La solitude est un état qui, pour être gardé intact en tant que vertu – car s’en est une – doit se découvrir enfant et être cultivé en dehors de tout intervenant. N’est-elle pas l’image de soi que le miroir nous renvoie. Je n’ai que faire des fausses solitudes, bien qu’elles soient les plus nombreuses. Elles sont quasiment toujours négatives. En fait leur vrai nom c’est atermoiement de l’égo. Manifestation d’une détresse dépendant de soi-même. Le monde n’est pas toujours responsable. Certes il a le don de sale gueule, mais enfin soyons honnête. Que ferais-je de personnellement créatif dans une réunion de personnes. Il y aura l’esprit classe d’école où le sujet ne sortira pas des diverses influences l’entourant. La solitude est l’épreuve initiatique fondamentale. Elle est formative. Dans la solitude l’amour est sublimé, il devient alors le solitaire qui navigue pour atteindre le but qu’il s’est fixé. Les souffrances lavent les faux-semblants pour montrer la moelle. Quelle lutte dans laquelle la frustration doit démolir le jouet et parvenir à l’extase du transcendé plus charnel que l’os jeté au chien.

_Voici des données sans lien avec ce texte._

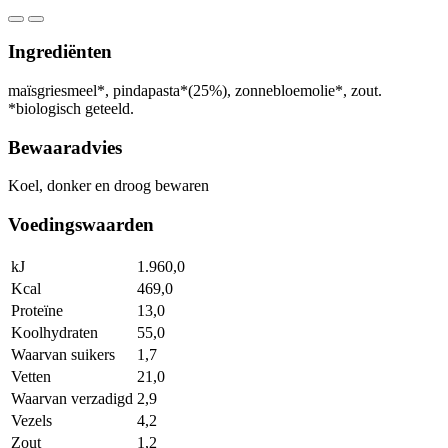
Ingrediënten
maïsgriesmeel*, pindapasta*(25%), zonnebloemolie*, zout.
*biologisch geteeld.
Bewaaradvies
Koel, donker en droog bewaren
Voedingswaarden
kJ
1.960,0
Kcal
469,0
Proteïne
13,0
Koolhydraten
55,0
Waarvan suikers
1,7
Vetten
21,0
Waarvan verzadigd
2,9
Vezels
4,2
Zout
1,2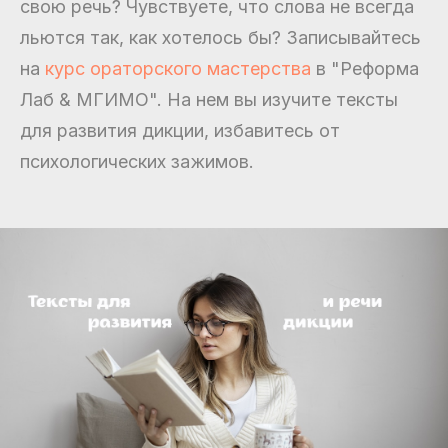
свою речь? Чувствуете, что слова не всегда
льются так, как хотелось бы? Записывайтесь
на
курс ораторского мастерства
в "Реформа
Лаб & МГИМО". На нем вы изучите тексты
для развития дикции, избавитесь от
психологических зажимов.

Mon vélo pour destrier, je fus par bois, flotté au-delà d’un échouage provoqué par l’accoutumance de déchets-mangroves multiplié par le gâchis de consommation humaine. Abondance égocentrique indigeste l’humilité au point de la néantiser. Point n’est besoin forcément d’une morale enseignée. En tant qu’homme la nature a tout prévu. Ses tares, ses vices, comme ses qualités. Mon rivage accepte la diversité de communion spirituelle, j’y séjourne où m’en écarte, sans mettre le feu ni poser des mines dans le cas où il est contraire à mon individu. Parce qu’étant unique, nous pouvons avoir une pensée personnelle qui n’en appelle pas au pouvoir des autres.. Connaître voilà bien le sens d la quête. Je t’aime alors prend tout son sens.